Amanda Butler When I was studying literature, my professor said that a gothic novel has two common elements (there might be more but I only remember two) which are place (somewhere they traps the heroine like a cage) and the women’s virtue being threatened. I’m only a few chapters in so far, but Manderley is definitely the place that seems like it will be a gilded cage.


message 9: by Ellen (new)

Ellen | 42 comments Going right back to the beginning of the ‘Gothic’ genre and looking at books like The Mystery of Udolpho and The Castle of Otranto, women were very much portrayed as beautiful objects to acquire and stereotyped in a damsel in distress/victim type role, as dictated by the time. The gothic reflects social fears and as many social fears relate to the chastity of women and female purity, sex and gender become a fairly central point of the Gothic.

This tradition makes the Gothic the perfect genre to subvert these stereotypes. However, what also makes it interesting, is by the Victorian period with books like The Woman in White and Dracula, we are starting to see more strong and independent female characters, even written by men. The term for this is the ‘New Woman’ which came about with the start of the suffrage movement. Pair this with writers like Mary Shelley and the Brontes and suddenly the representation of women in this genre gets really interesting. It allows a lot for authors to draw on, subvert and play with, and it has a richer history than many other genres.

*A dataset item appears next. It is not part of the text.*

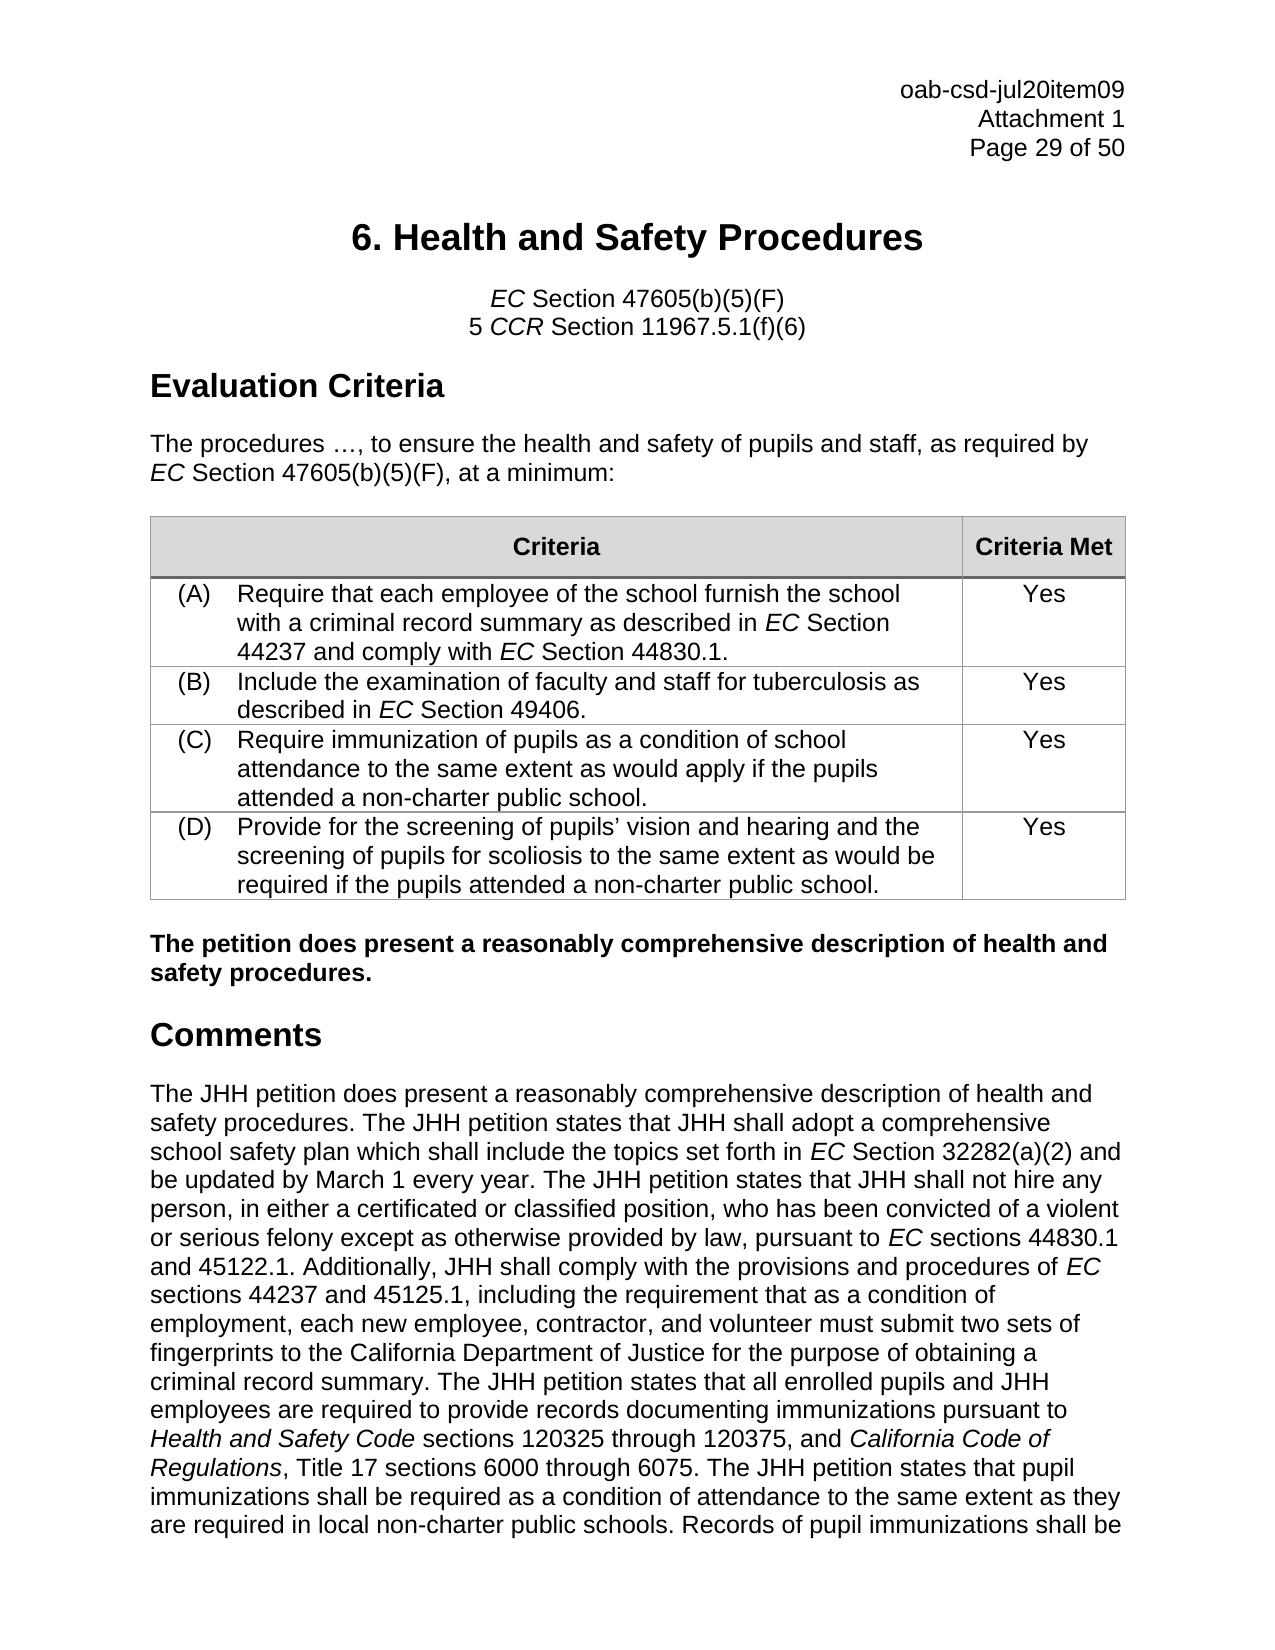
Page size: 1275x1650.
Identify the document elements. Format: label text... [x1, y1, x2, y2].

table_cell Require immunization of pupils as a condition of school attendance to the same extent as would apply if the pupils attended a non-charter public school. [151, 725, 962, 811]
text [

message 10: by Katelyn, Our Shared Shelf Moderator (new)

Katelyn (katelynrh) | 836 comments Mod
Amanda, I'd love to hear how those ideas resonated in your reading of the remainder of the book!

Ellen, such great points! I didn't know that there was a particular term for this phenomenon, but the subversion you describe is something I've been thinking about for awhile now.


message 11: by Rumell (new)

Rumell Khan (rkrespectedmember) Indie is a good genre for any campaign on independence.


message 12: by Sandra (new)

Sandra | 273 comments i think sci-fi, with its world-building component and the very nature of limitlessness re: time, space, worlds, galaxies, universes, and inhabitants easily lends itself to feminist ideas and ideals.